Его дыхание шумное, медленное, глубокое. В голове генерируются сотни мыслей, пока джек-пот не вваливается в мою неясную голову в виде однозначно верного решения.
– Я сегодня тоже не буду пить, – чудо резко поднимает на меня голову, и прежде чем он начинает говорить, я успеваю добавить. – Прости, я бы конечно могла сказать, что и курить не буду тоже, но это, вероятно, ложь, поэтому я считаю целесообразным изначально обговорить все условия сегодняшнего паллиатива.
С очаровательной улыбкой, видимо, подбирая нужные слова, пытаясь разобрать неоднозначно трезвую случайную знакомую, чудо говорит:
– Сегодняшнего паллиатива? И в чём же его суть?
От его улыбки Солнце начинает безудержно расширяться, превращаясь в красного гиганта, а затем в сверхновую. От меня же остается только коричневый карлик.
Тушу сигарету подошвой, буквально вминая его в землю под ногами, пытаясь не пустить в это место корни.
– Мы сделаем эту ночь легендарной.
Да, черт возьми, мы сделаем эту гребаную ночь легендарной!
Томно разворачиваюсь и иду назад в бар. Голова трезвеет, а на смену градусу приходят тысячи разноцветных идей, окрашивая мысли во все цвета радуги – все, кроме синего.
– Эй, миндальное чудо, поторапливайся.
Миндальное чудо ускоряет шаг, не проронив ни слова.
Тем, кто знает меня достаточно хорошо, это ни на йоту не показалось бы странным. Точнее, это не показалось бы странным вообще, ни разу, ни капли, ни в одном месте не странно. Это АБСОЛЮТНО не странно.
Идея перевернуть с ног на голову идеологию этого места, идея перевернуть все возможные и мыслимые представления о таких понятиях как отдых, вечеринка, развлечение, веселье – если эта идея родилась в моей голове прямиком на третьей ступени, когда я возвращалась с миндальным чудом в бар, то так тому и быть.
Потому что это ночь должна быть будет легендарной. Легендарной за пределами понимания человеческого разума.

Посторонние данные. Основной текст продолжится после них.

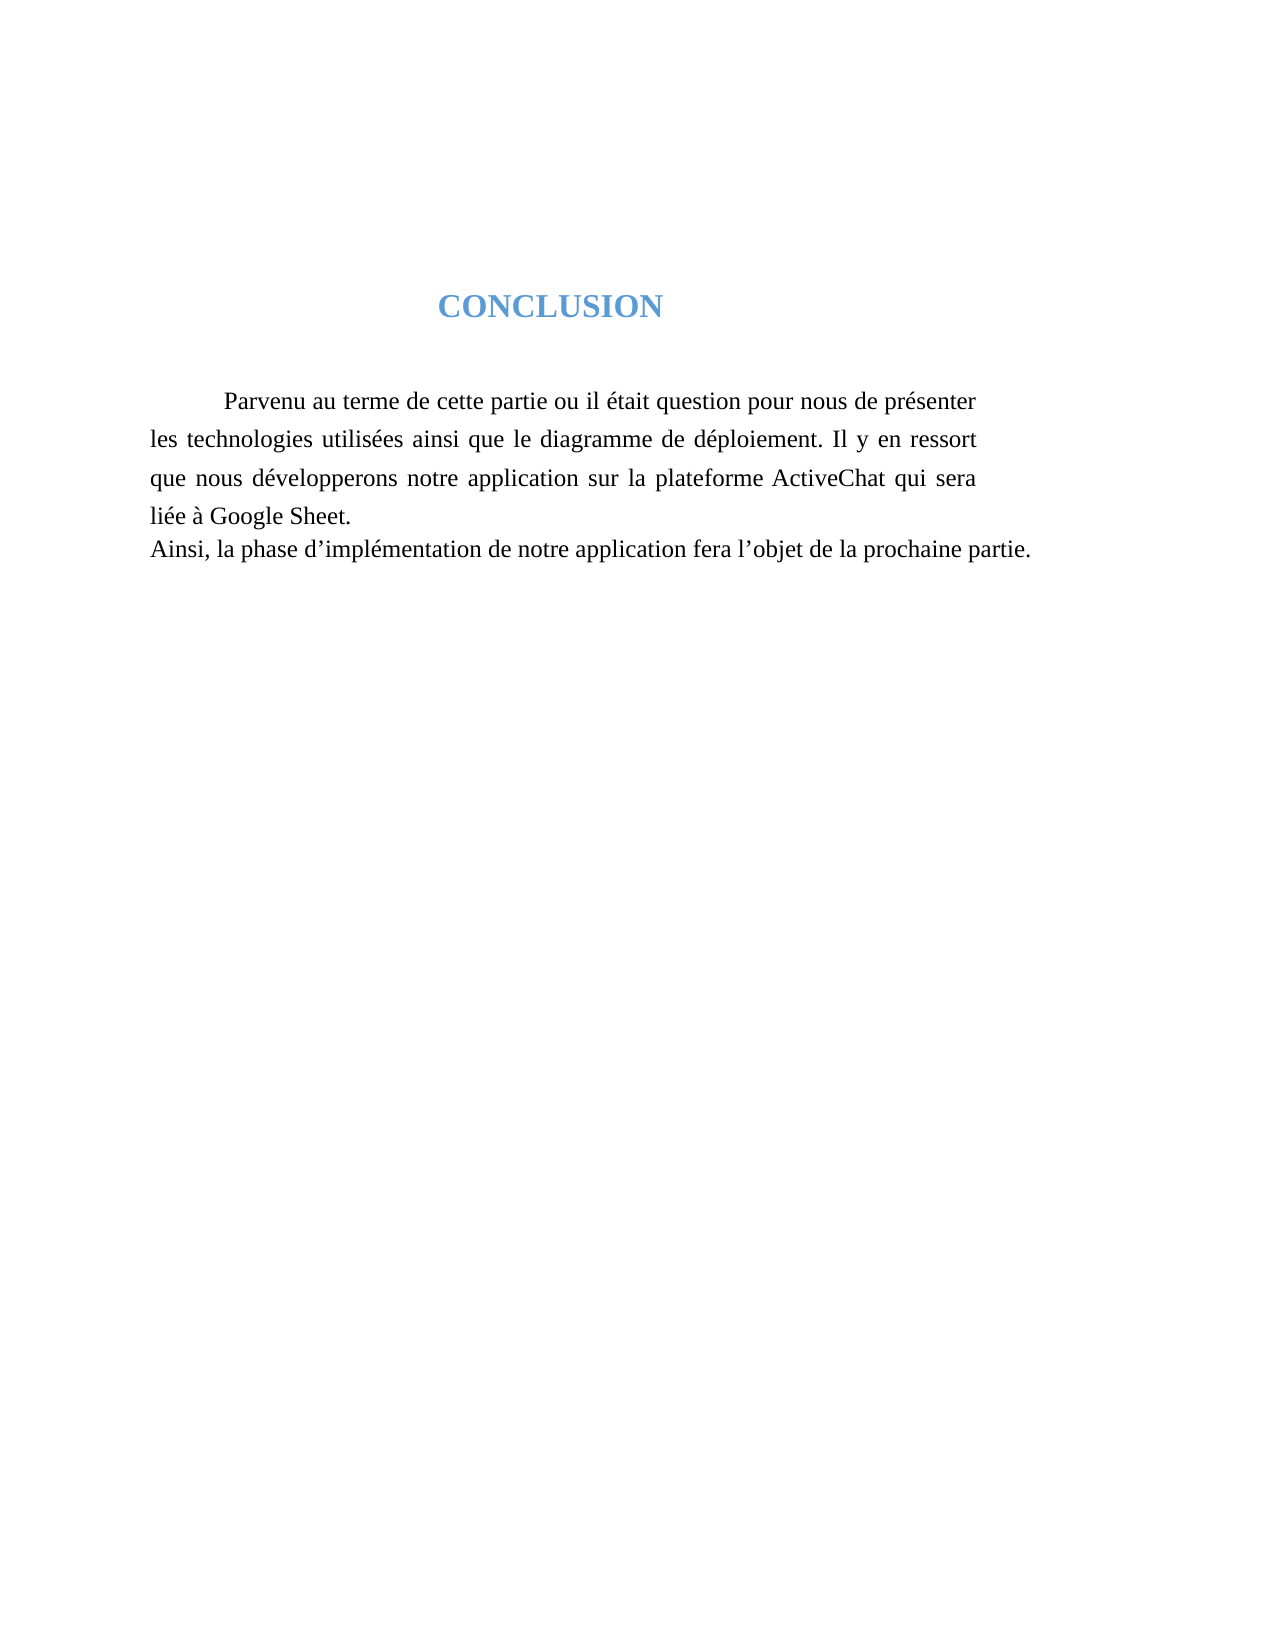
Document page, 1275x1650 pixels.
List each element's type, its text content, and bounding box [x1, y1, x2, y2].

Именно поэтому она началась с моих выкриков всем присутствующим о том, что сегодня будет нечто дикое и незабываемое, что это будет просто «отвал башки», что всё, что вы знали о вечеринках раньше, будет обнулено, что мы перевернем все возможные и мыслимые представления о таких понятиях, как отдых, вечеринка, развлечение, веселье, танцы.
Танцы. О, да, танцы.
Больше всего, пожалуй, досталось беспечному бармену, когда я, собрав всю мощь своего полутораметрового тела, перелезла к нему за стойку и выхватила пару стаканов прямо у него из рук.
– Я абсолютно не понимаю, что здесь происходит, но… ЭЙ-ЭЙ-ЭЙ, не разнеси тут всё! Эта бутылка стоит пару тысяч!
– Прости… Эмм, как тебя зовут?
– Асманд, меня зовут Асманд, – он нервно выхватил бренди из моих рук.
– Асманд, это же базовый флейринг, не кричи так, пожалуйста, будь котиком, – мягко забираю свой акробатический инвентарь обратно, пытаясь заливисто не засмеяться, осознавая масштабы творимого мною театра абсурда.
Испуг медленно покидает глаза Асманда, уступая место попыткам хоть как-то взять ситуацию под контроль.
– Ты когда-нибудь работала барменом? – его азуритовые глаза пытаются перестать бегать из угла в угол и сосредоточиться на моей медной, коротко стриженной придурковатой башке, что в данный момент генерирует полную ахинею, с которой, видимо, среднестатистический местечковый бармен, работающий за копейки в неприметном заведении захолустного типа, сталкивается впервые.